In 2008 Rajan lost his entire poultry flock to bird flu and did not have any litter to run the bio-gas plant. He was apprehensive to re-start the poultry business again. In order to ensure that his bio-gas plant continued to function, Rajan decided to purchase poultry litter from poultry rearing households within his village and neighbouring villages. He purchases an average of 80 litres of poultry litter daily costing 40-50 taka, to run his bio-gas plant. The poultry litter is transported to the bio-gas plant site by Rajan using his cycle-rickshaw. Poultry rearers in the vicinity are happy to sell off the poultry litter which is not otherwise directly used, as compared to cow-dung which is a valuable farm-yard manure.
Rajan informed that although earlier, when he had his own poultry farm he had provided nine connections, but now, since he has to purchase poultry litter, he can provide a constant supply of cooking gas to six households including his own. Each of the six households owns a single burner and gas supplied is enough to take care of their needs. “Since the gas supply is available round the clock, even a tea-stall close by uses the bio-gas connection provided by me”, informs Rajan proudly.
The slurry produced from the biogas plant is purchased by the Institute of Soil Science, at the rate of 2000 Taka every six months. Rajan’s wife Jaya shared that prior to the installation of the bio-gas plant she used to cook on a chulha for which she had to collect firewood on a daily basis. She informed that cooking on a chulha produced a lot of smoke and soot which resulted in constant coughing and other related health problems for both herself and her children. It is much more comfortable to now cook on a single burner cook stove that uses bio-gas. Cooking is also faster since the intensity of the flame is high. The use of bio-gas has also considerably reduced her work load in collecting fuel wood.
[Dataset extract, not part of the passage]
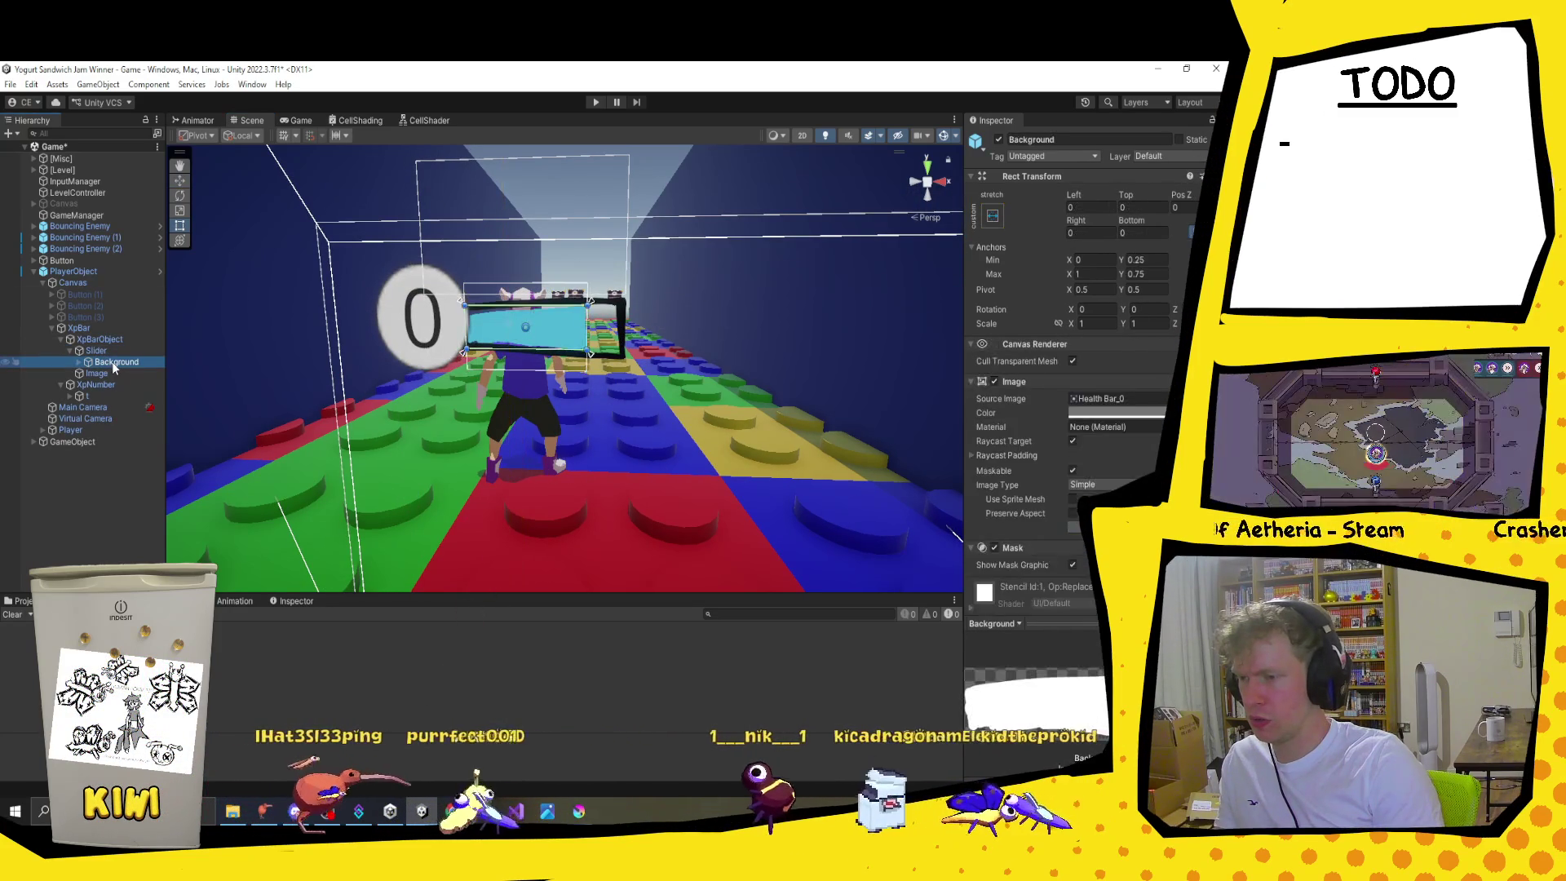
{"action": "left_click_drag", "start_coordinate": [590, 301], "coordinate": [619, 303]}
Rajan shares that in his view, the setting up of a poultry litter based bio-gas plant was a wise move since inspite of the loss of his poultry birds there were enough resources around to ensure a regular supply of poultry litter for the plant. Leasing out five connections ensures a regular income of 2500 Taka each month, apart from the income from the sale of slurry of 2000 Taka once every six months. Learning from his example, other households in the vicinity have similarly set up poultry litter based bio-gas plants, irrespective of whether they own poultry flocks.